[Expat-discuss] Re: Summary of Pull API thoughts

Tue Mar 25 11:54:53 EST 2003

Chris Cross writes:
 > However, we have a sticky requirement for our language support to be able
 > to switch dynamically between 1 byte ascii and 2 byte Unicode. By doing
 > this, our European languages require half the space of the Asian languages,
 > which is very important for our embedded customers who sqeal every kilobyte
 > we consume.
 > 
 > How hard would it be to change the character size from a build-time to a
 > run-time decision in expat?

Karl Waclawek writes:
 > It looks hard, since even the API itself is statically tied to the
 > definition of XML_Char.
 > 
 > However, you should be able to compile two libraries (XML_Char defined
 > as char or wchar_t), and dynamically load whichever you need at runtime,
 > and even switch between them. Why would that not work for you?

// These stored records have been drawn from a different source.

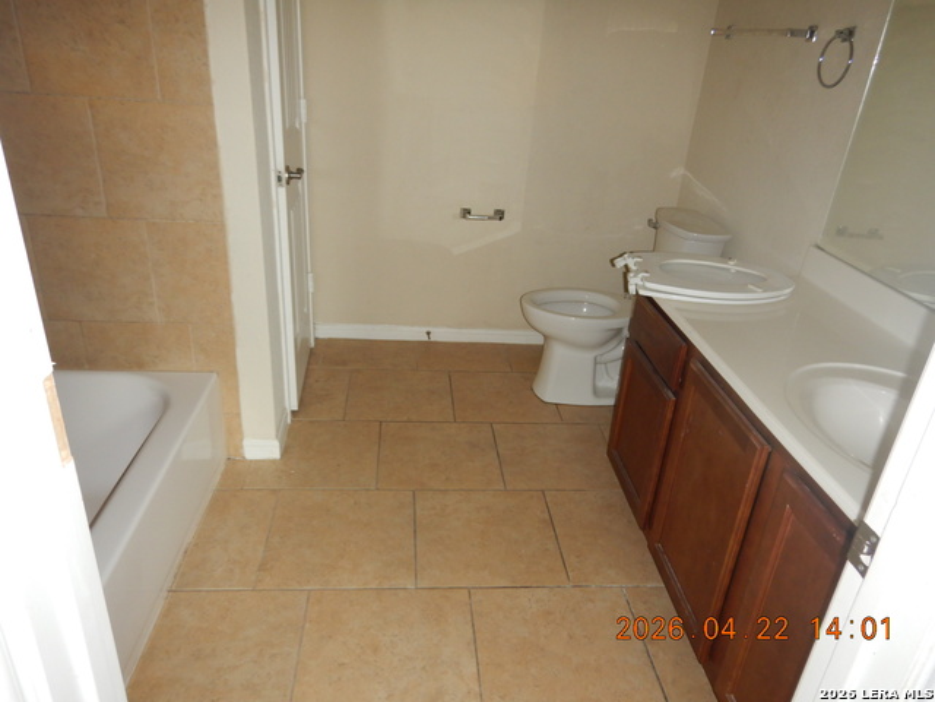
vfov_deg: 56.8
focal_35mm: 24
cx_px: 468
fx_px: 648
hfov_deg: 71.6
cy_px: 351
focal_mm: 4.3
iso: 200
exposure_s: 1/30
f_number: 2.8
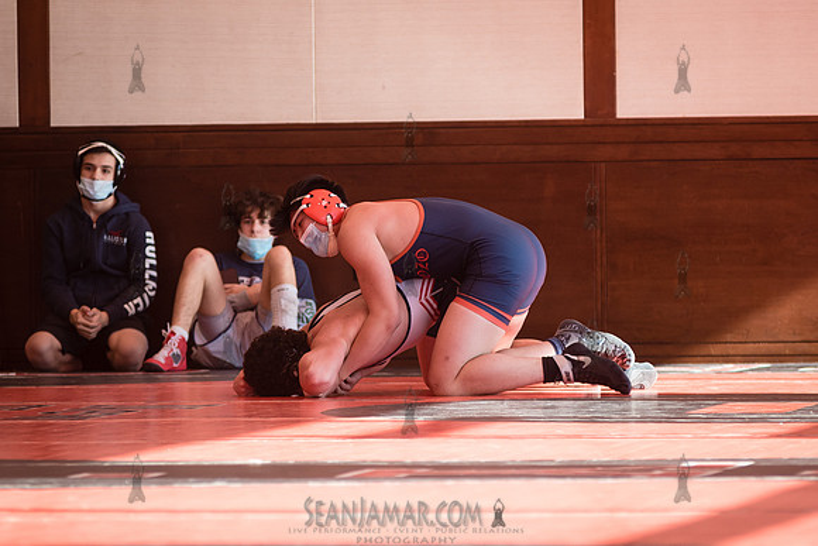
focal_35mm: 344
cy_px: 273
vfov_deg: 4.0
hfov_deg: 6.0
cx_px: 409
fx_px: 7819
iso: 400
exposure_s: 1/400
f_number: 4
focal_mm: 200
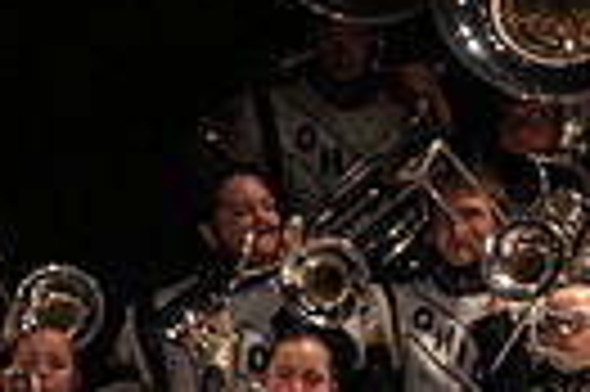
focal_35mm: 883
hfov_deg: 2.3
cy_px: 662
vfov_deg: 1.6
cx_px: 243
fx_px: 14453
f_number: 3.5
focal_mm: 200
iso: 1250
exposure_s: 1/500
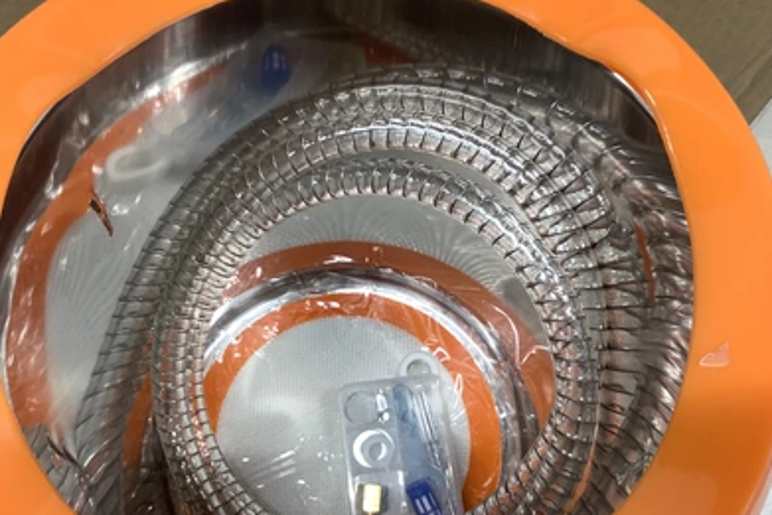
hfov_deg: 57.2
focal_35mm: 33
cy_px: 290
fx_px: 708
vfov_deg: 39.9
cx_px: 385
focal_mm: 3.3
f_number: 2.4
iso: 50
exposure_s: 1/60
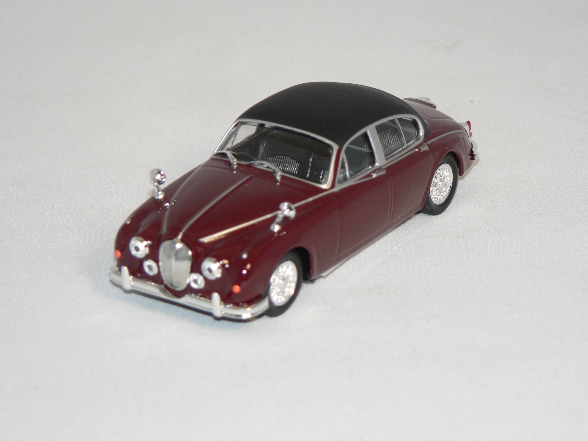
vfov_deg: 10.3
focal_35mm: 144
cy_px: 220
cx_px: 294
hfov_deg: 13.7
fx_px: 2446
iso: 80
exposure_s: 1/60
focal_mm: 24.1
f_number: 3.3
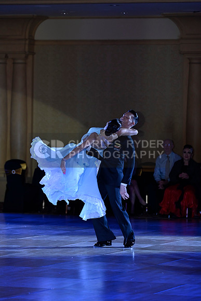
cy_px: 150
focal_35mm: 200
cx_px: 100
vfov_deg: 10.3
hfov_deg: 6.9
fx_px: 1674
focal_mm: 200
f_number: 4
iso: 1600
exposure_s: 1/200
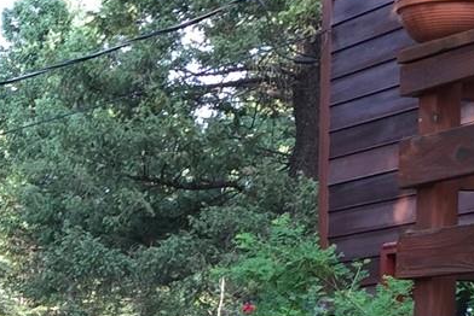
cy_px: 551
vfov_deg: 10.6
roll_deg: -1.6
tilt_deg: -5.9
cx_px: 6
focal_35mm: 123
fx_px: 1621
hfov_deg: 16.3
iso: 32
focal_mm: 4.15
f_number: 2.2
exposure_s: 1/60
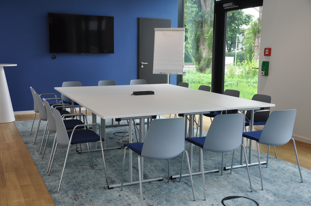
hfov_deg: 49.6
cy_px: 103
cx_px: 156
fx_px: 337
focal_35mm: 39
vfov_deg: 34.1
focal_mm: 26
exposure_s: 1/40
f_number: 6.3
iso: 200
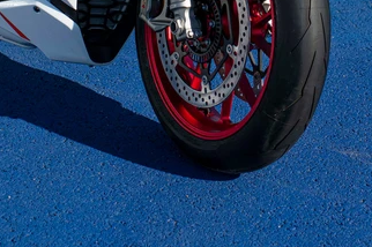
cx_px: 276
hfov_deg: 10.3
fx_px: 2054
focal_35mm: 199
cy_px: -98
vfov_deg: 6.8
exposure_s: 1/2000
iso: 100
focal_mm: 50
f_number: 4
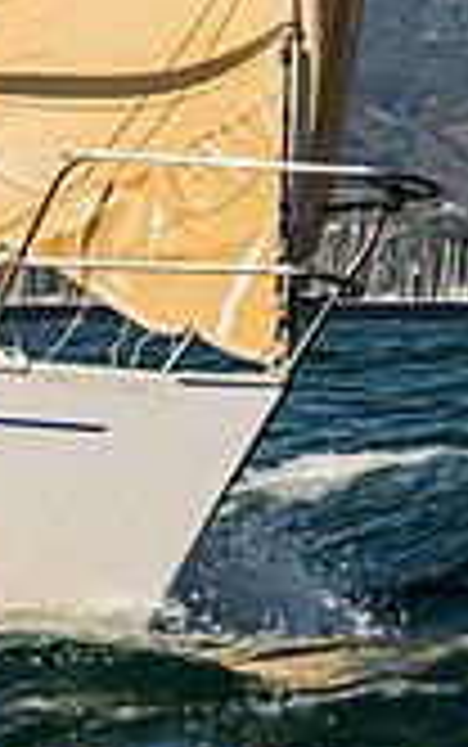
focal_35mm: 612
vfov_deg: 3.4
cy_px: -13
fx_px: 12468
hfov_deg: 2.1
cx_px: -814
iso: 500
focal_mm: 145
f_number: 8
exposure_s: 1/2500
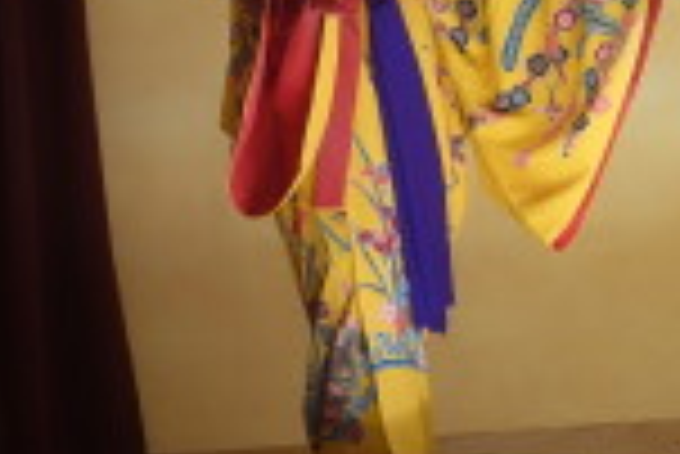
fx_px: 4991
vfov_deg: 5.2
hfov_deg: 7.7
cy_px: -151
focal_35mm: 264
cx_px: 829
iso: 800
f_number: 4.5
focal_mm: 33.2
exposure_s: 1/100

That sounds fairly tedious to me.

Recall that Expat tends to report data in fairly small chunks for
typical applications.  Even in plain text (PCDATA), Expat breaks data
at line boundaries.  If you want further control over the amount of
data reported in the character data callback, limit the amount of data
passed into Expat for any XML_Parse() or XML_ParseBuffer() call.

This can be used to an application's advantage, especially if there's
concern for the amount of memory being consumed.  Compile Expat with
the appropriate output encoding for your primary audience, and then
re-encode if necessary in the application logic.  This should be easy
to implement and allows support for output encodings other than UTF-8
or UTF-16.

  -Fred

-- 
Fred L. Drake, Jr.  <fdrake at acm.org>
PythonLabs at Zope Corporation